South Africa Says Lenders Commit $21 Billion to Building Projects
Banks, development finance institutions and multilateral organizations have committed 340 billion rand ($21 billion) to infrastructure projects in South Africa that could create 290,000 jobs, the government said.
The projects range from water supply to housing, energy, agriculture and roads. They were named in a July 24 government gazette, paving the way for the beginning of private investment in a 2.3 trillion rand program over the next decade.
Infrastructure investment has been identified by South Africa’s President Cyril Ramaphosa as a key plank in his bid to revive a stagnant economy that’s been further damaged by the coronavirus pandemic. While the state has traditionally funded most infrastructure in South Africa, surging debt has seen the government turn to private capital.
The projects need sovereign guarantees and an increase in debt limits, Kgosientsho Ramokgopa, the head of infrastructure investment in the presidency, said at a press conference today.
Still, the commitments are a step forward in attracting investment into the country, which faces infrastructure deficits ranging from piped water to housing and power plants.
Of the 276 projects being considered by Ramokgopa’s department, the initial list totaled 50 with an additional 12 “special projects.” The projects are “shovel ready,” he said, with work likely to begin within three months.
“We will come with the next wave of projects,” he said. “The state needs to reciprocate by providing those guarantees.”
Some of the projects, such as the next stage of the Lesotho Highlands Water Project, are already in process. Ramokgopa was not clear on whether the total investment amount included previously announced expenditure.
“What we need are projects that are financed independently by private investors who then earn a return through operating the projects,” said Theobald. “Those are genuinely fiscal neutral and growth positive.”
Ramokgopa did say one project to build 45,000 housing units was completely privately funded.

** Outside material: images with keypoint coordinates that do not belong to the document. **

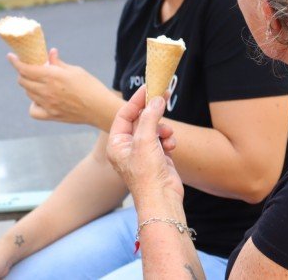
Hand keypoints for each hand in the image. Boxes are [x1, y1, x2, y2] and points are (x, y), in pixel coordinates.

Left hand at [8, 48, 111, 126]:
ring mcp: (48, 104)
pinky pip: (33, 110)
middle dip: (23, 73)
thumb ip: (58, 63)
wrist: (100, 108)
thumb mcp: (75, 70)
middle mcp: (47, 90)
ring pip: (28, 93)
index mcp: (53, 76)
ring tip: (40, 83)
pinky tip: (40, 100)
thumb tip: (50, 53)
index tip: (11, 57)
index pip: (26, 68)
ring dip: (29, 86)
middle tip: (29, 69)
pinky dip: (33, 104)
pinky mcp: (51, 115)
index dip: (15, 62)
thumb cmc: (91, 86)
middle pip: (23, 81)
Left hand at [107, 86, 182, 200]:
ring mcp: (143, 153)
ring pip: (154, 129)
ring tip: (167, 136)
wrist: (162, 199)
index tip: (148, 88)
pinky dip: (168, 140)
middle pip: (140, 120)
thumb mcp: (145, 140)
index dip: (136, 101)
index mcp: (116, 144)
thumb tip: (157, 99)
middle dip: (153, 115)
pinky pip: (162, 140)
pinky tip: (171, 147)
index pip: (124, 115)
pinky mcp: (157, 158)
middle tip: (165, 98)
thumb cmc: (147, 174)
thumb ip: (150, 116)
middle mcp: (127, 148)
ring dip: (163, 130)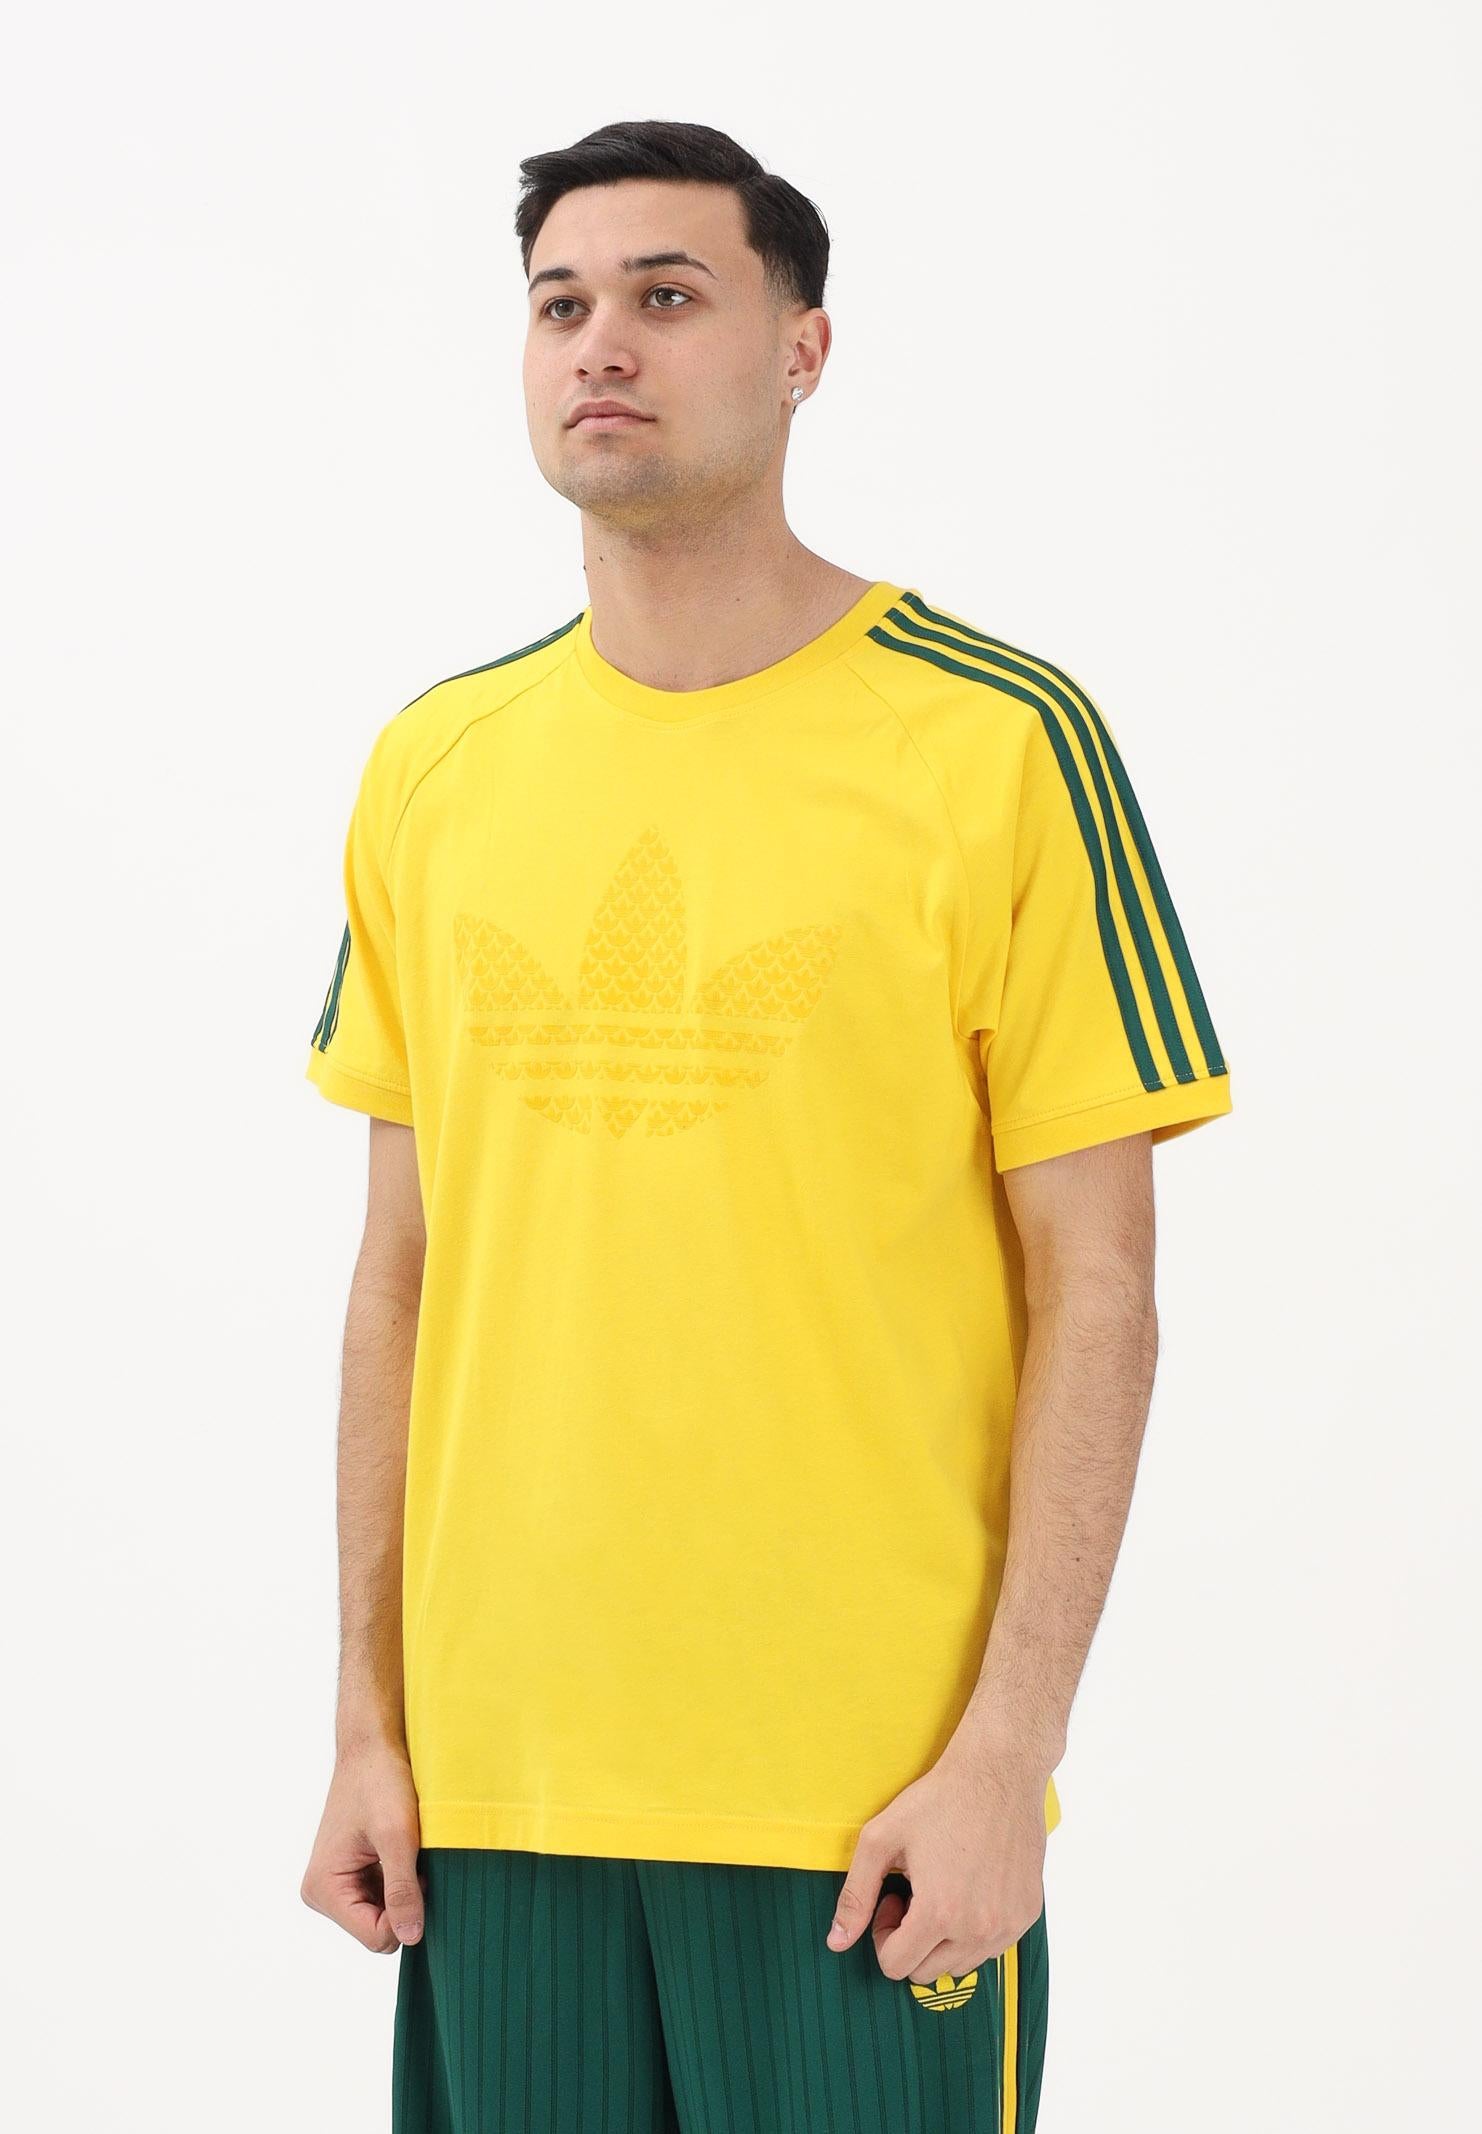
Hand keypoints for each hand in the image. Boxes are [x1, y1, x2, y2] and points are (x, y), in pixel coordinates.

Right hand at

The commitments are as follows:
- Transport: 47 billion rand, creating 50,000 jobs
- Water and sanitation: 106 billion rand, creating 25,000 jobs
- Housing: 138 billion rand, creating 190,000 jobs
- Agriculture: 7 billion rand and 4,000 jobs
- Digital: 4 billion rand and 700 jobs
- Energy: 58 billion rand, creating 6,000 jobs
Reported by EIRNS, researchers at South Africa’s National Income Dynamics Study (NIDS) group released a Coronavirus Rapid Mobile Survey (CRAM) on Wednesday, July 15, which provided a bleak picture of the reality currently facing that nation under lock down, conditions which are representative of much of Africa and the Global South.
Conducted over a two-month period during May and June, the extensive (20-minute) survey was conducted by phone this year, with 30 researchers contacting over 7,000 people/homes. Of the hundreds of questions asked — with conversations getting personal to the point of provoking tears — the final report breaks the responses into three categories: Employment, Hunger, and Health.
- On employment: 30% of income earners who had a job in February did not earn an income in April 2020 (the month South Africa’s hard lock down started and before relief efforts kicked in). As could be expected, job losses were highest in already-disadvantaged areas which could least afford it.
- On hunger: 47% of respondents reported that their household ran out of money to buy food in April 2020. 1 in 5 respondents told researchers that someone in their household had gone hungry in the last seven days, and 1 in 7 respondents reported that a child had gone hungry in the last seven days. In households with children, 8% reported “frequent” child hunger (3 or more days in the last 7 days) in their household, and 1 in 25 (4%) reported “perpetual” hunger (almost every day or every day), with cases of “food shielding” (adults not eating so their children could survive), evidenced by “adult” hunger surpassing child hunger by almost 8%.
- On health: 78% couldn’t (or wouldn’t, whether out of fear or poverty) see a doctor at least once during May or June, while 23% reported they were unable to access needed medications. The situation in South Africa is compounded by the unaddressed crisis of AIDS, with victims being unable to access critical care because of COVID-19 overload, a condition which could only be worse if the patient were pregnant.
While the authors do not note it, the survey is the first known to bring together these three aspects of the crisis, providing an accurate physical-economic picture of this harsh reality.